How to understand the order induced by the comparator in Java?

Question

I was so confused about comparator and Collections.sort() in Java. I don't understand the order induced by the comparator. I don't clear about which number the compare function should return to get the sorting direction. I also don't know how Collections will use that compare result to sort the input data. Should I learn them by heart? Is there anything easier to understand them? Can anybody explain it for me? Thanks.

public int compare(Obj a, Obj b){ 
    if(a.age > b.age) return 1; 
    if(a.age < b.age) return -1;
    else              return 0;
}

Update

After received some explanations from some friendly Software Engineer, I understood that the comparator define the order of elements in a Collections. For example, when compare a and b, if the comparator return -1 then a should be put before b in the list.

Answer 1

Key thing to remember is if comparison returns positive value ( >0) swap happens. Otherwise not during sorting algorithm.

Example:

4(a) 2(b) 6

For ascending order:

a > b (4 > 2) return 1 (swap requires between a and b i.e place 2 4 6)

For descending order:

a > b ( 2 > 4 ) return -1 (swap not needed between a and b i.e place 4 2 6, because it is already in order).

This logic is implemented under the sorting algorithm. So, if a and b are already in order as you expected, then return -1; otherwise, return 1.

Answer 2

Step 1

One way to simplify and correlate this could be that your code:

public int compare(Obj a, Obj b){ 
    if(a.age > b.age) return 1; 
    if(a.age < b.age) return -1;
    else              return 0;
}

would be represented as following(given age is int variable)

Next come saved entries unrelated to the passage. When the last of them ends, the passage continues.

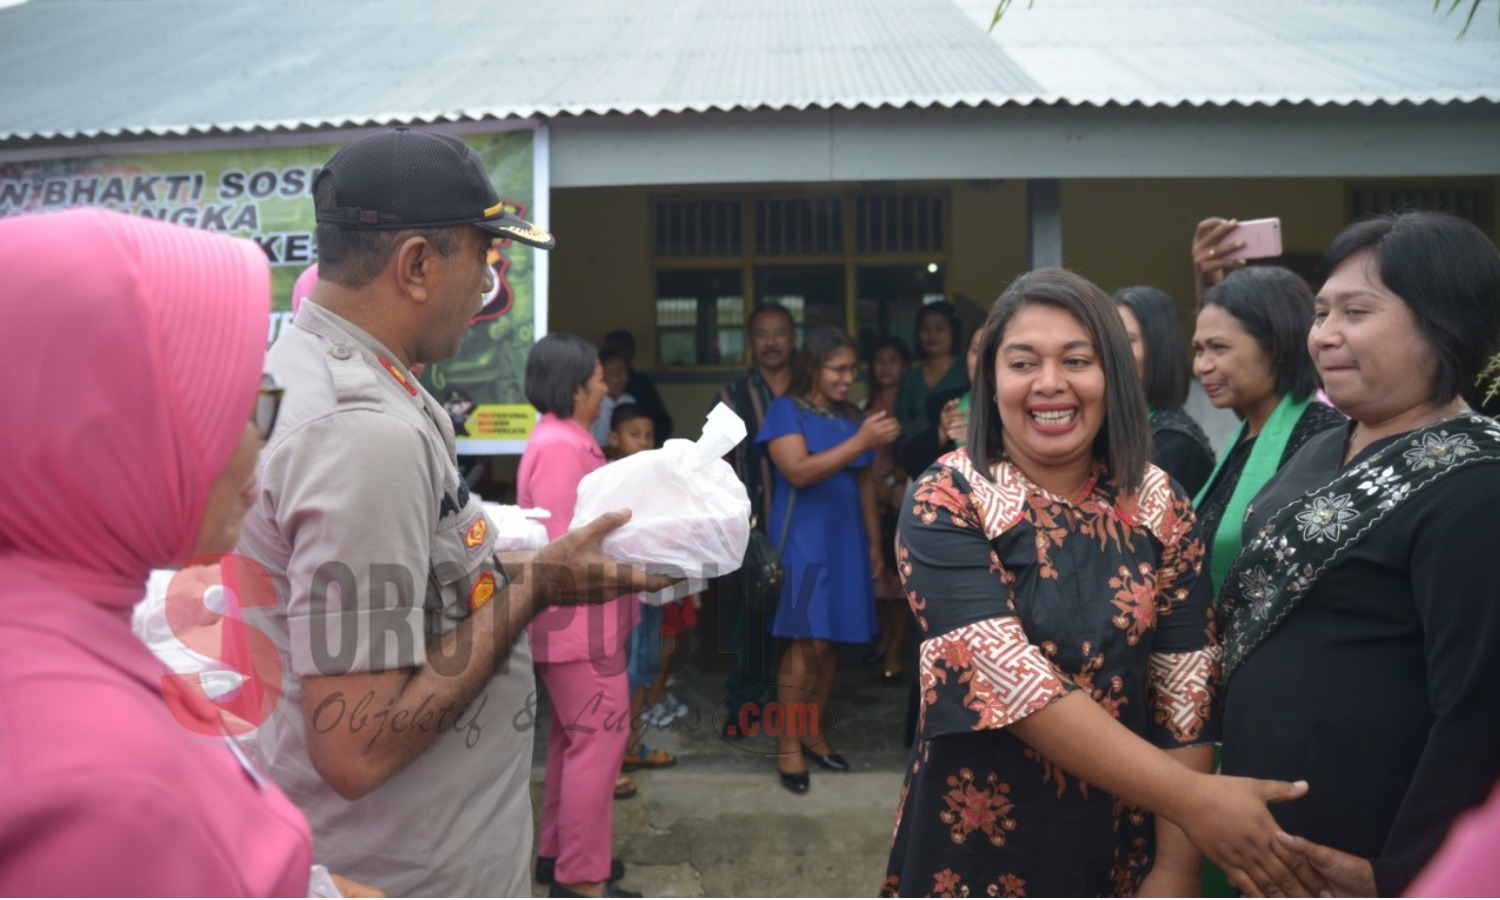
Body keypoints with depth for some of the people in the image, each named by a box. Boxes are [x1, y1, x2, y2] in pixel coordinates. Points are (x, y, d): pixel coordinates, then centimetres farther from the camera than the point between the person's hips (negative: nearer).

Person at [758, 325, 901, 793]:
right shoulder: (786, 409, -5)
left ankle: (814, 733, 21)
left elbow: (865, 483, 16)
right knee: (808, 642, -10)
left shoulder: (852, 415, 11)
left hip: (846, 540, 6)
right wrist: (861, 442, -25)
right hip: (803, 540, -6)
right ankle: (787, 745, 0)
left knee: (831, 640, 8)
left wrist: (874, 541, 13)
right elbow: (798, 472, -19)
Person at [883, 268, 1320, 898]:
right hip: (981, 843, -2)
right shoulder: (945, 504, -15)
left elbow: (1185, 688, -6)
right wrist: (1193, 799, -28)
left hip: (1122, 841, 3)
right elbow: (1013, 682, -25)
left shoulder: (1158, 504, -4)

public int compare(Obj a, Obj b) {
    return Integer.compare(a.getAge(), b.getAge());
}

where Integer.compare internally does the same logic as you were doing previously:

return (x < y) ? -1 : ((x == y) ? 0 : 1)

Step 2

Now this can further be represented using a comparator as:

Comparator<Obj> ageComparator = Comparator.comparingInt(Obj::getAge);

which Comparator.comparingInt internally performs

return (Comparator<T> & Serializable)
        (c1, c2) -> Integer.compare(keyExtractor.applyAsInt(c1), keyExtractor.applyAsInt(c2));

Hence the order eventually induced by all these three forms would be same when for example you would call

objList.sort(ageComparator);

---

Comparable's compareTo method can elaborate more on the part of comparison

Compares this object with the specified object for order.  Returns a
negative integer, zero, or a positive integer as this object is less
than, equal to, or greater than the specified object.

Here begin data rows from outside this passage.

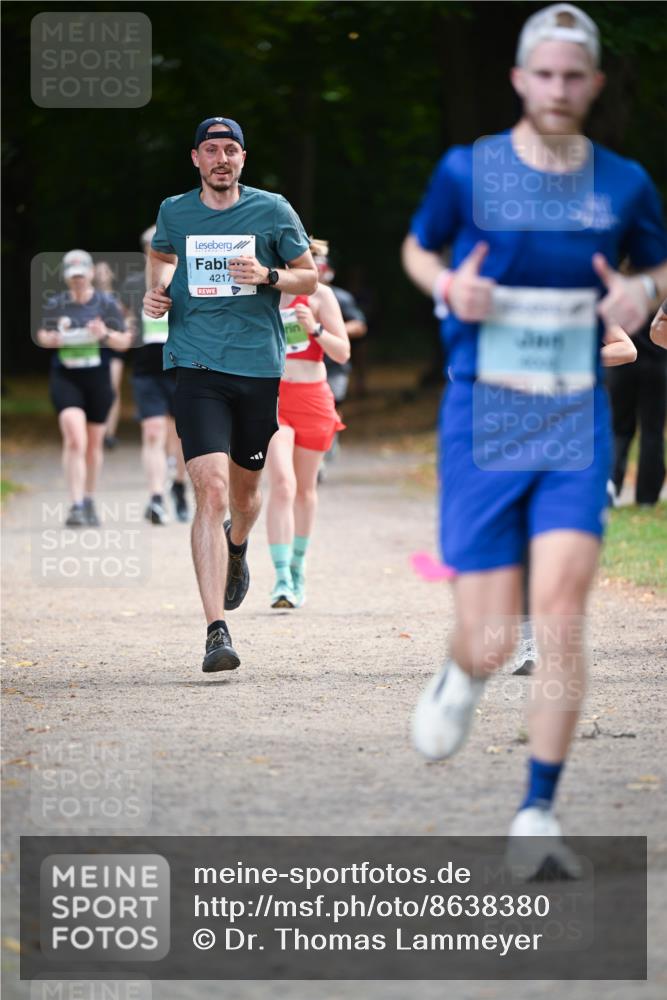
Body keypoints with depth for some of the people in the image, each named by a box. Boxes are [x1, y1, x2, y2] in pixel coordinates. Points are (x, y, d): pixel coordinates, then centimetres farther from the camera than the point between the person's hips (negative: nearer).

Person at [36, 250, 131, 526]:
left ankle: (89, 501, 32)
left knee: (94, 444, 13)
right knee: (75, 440, -17)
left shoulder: (106, 304, 0)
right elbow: (42, 335, 16)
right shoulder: (55, 305, 2)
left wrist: (106, 335, -18)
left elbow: (125, 342, 2)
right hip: (65, 378, -1)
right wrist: (52, 339, -8)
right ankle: (76, 506, -20)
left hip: (97, 378, 1)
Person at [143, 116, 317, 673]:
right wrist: (156, 292, 7)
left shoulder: (273, 211, 1)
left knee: (245, 491, 16)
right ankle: (217, 631, -20)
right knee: (211, 490, -16)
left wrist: (267, 277, -11)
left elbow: (310, 277, 8)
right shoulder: (175, 213, 5)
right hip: (197, 369, -1)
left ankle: (237, 547, 56)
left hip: (259, 368, 1)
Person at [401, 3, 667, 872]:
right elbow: (417, 249, 15)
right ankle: (461, 678, 36)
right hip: (482, 425, -1)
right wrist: (448, 287, -8)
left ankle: (539, 814, -8)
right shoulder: (466, 171, -2)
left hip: (576, 426, 1)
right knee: (489, 643, -4)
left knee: (560, 609, -17)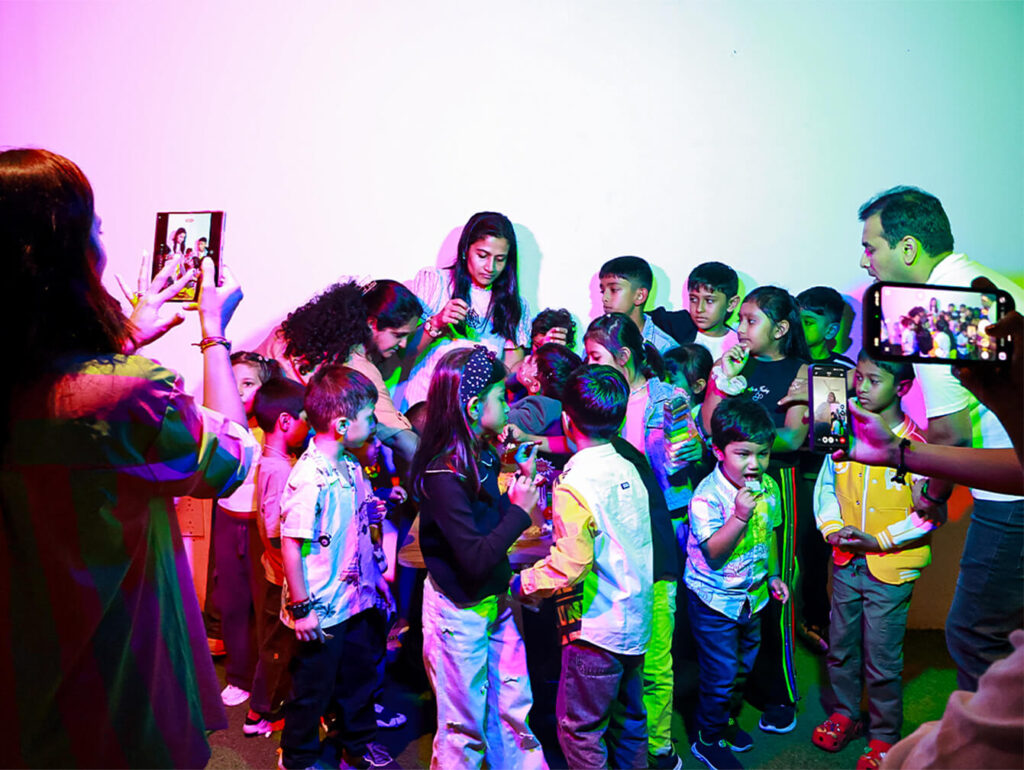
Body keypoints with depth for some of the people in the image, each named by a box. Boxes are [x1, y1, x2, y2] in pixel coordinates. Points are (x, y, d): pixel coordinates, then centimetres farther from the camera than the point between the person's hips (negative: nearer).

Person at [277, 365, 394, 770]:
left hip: (357, 597, 8)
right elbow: (291, 544, -22)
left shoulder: (350, 465, 2)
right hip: (321, 610, -8)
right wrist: (301, 608, -19)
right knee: (314, 686, 13)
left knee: (360, 675, 23)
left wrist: (375, 510, 1)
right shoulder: (308, 478, -26)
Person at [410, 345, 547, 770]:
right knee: (465, 726, 13)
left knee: (513, 709, 21)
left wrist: (522, 481, -2)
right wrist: (520, 509, -20)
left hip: (495, 600, 7)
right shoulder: (443, 475, -26)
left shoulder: (482, 455, -1)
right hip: (459, 611, -7)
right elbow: (476, 559, -28)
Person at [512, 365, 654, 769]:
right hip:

and hence that is considered to be the natural ordering of the Obj when you override the compareTo extending to a Comparable<Obj>.

Answer 3

To sort a set of items, we should be able to compare each pair of items in that set and say which is "bigger" and which is "smaller".

Imagine you are given the task of sorting below numbers manually.

4, 2, 7, 8, 3

How would you use your mind to achieve this task? You would have to look at pairs of numbers and compare them and then figure out which is the smallest number to place at the begging.

Similarly, to achieve a sorting task, a computer needs to compare pairs of items and say which is "bigger" and which is "smaller".

So, the comparator object we write is "the definition" of which is bigger and which is smaller. When we sort numbers, this definition should say which is bigger and which is smaller. When we sort strings, this definition should say which letter in the alphabet comes first and which letter comes after.